**Task objective**.
Retype the lines of the records below with no changes.

=== Records shown ===

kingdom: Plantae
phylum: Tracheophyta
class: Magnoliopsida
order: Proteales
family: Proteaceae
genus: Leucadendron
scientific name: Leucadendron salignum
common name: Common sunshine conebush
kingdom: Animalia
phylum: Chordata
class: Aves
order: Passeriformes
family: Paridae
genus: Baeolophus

===

**Finished answer**.
kingdom: Plantae
phylum: Tracheophyta
class: Magnoliopsida
order: Proteales
family: Proteaceae
genus: Leucadendron
scientific name: Leucadendron salignum
common name: Common sunshine conebush
kingdom: Animalia
phylum: Chordata
class: Aves
order: Passeriformes
family: Paridae
genus: Baeolophus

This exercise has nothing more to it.